### ACTIVITY
Lay out every line of the material below as a numbered list, skipping blank lines and leaving out the picture lines.

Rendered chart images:

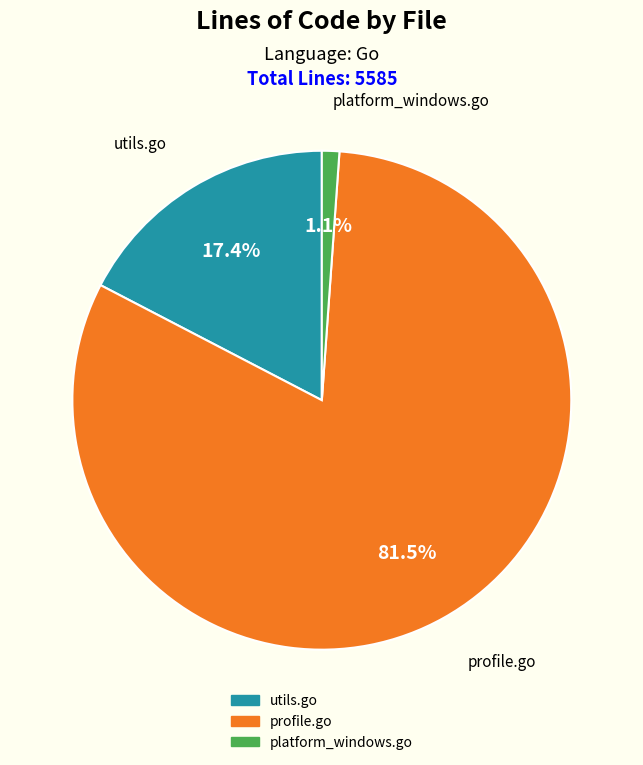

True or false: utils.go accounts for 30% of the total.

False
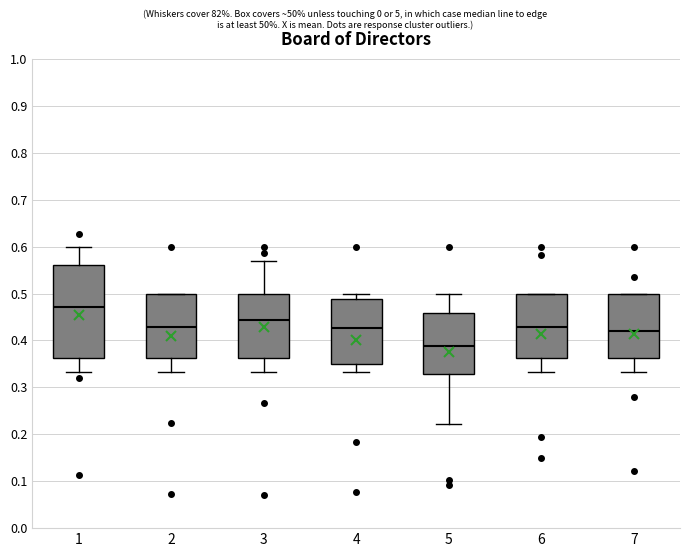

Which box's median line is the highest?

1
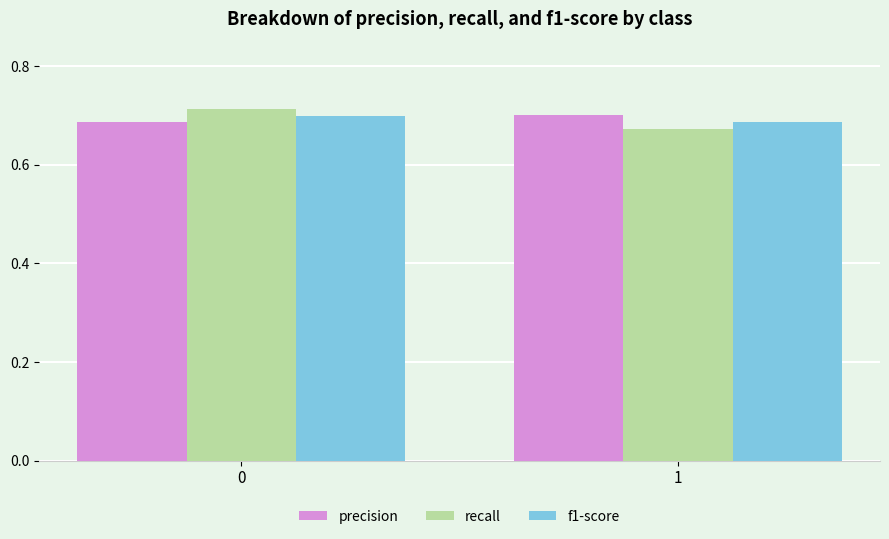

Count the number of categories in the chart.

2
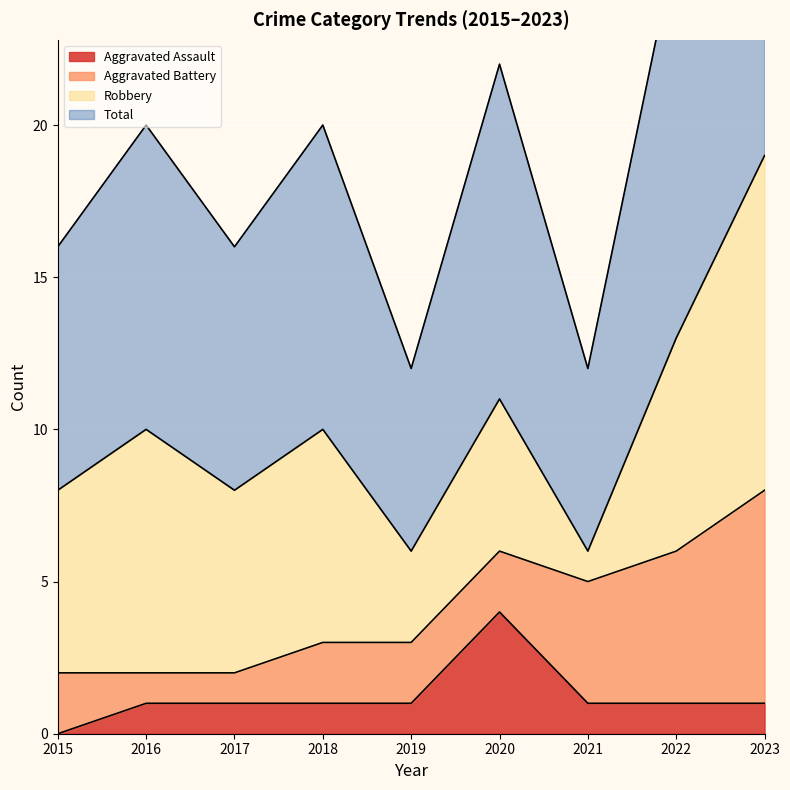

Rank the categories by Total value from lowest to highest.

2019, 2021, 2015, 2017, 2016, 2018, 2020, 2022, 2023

### SOLVED EXERCISE
1. True or false: utils.go accounts for 30% of the total.
2. False
3. Which box's median line is the highest?
4. 1
5. Count the number of categories in the chart.
6. 2
7. Rank the categories by Total value from lowest to highest.
8. 2019, 2021, 2015, 2017, 2016, 2018, 2020, 2022, 2023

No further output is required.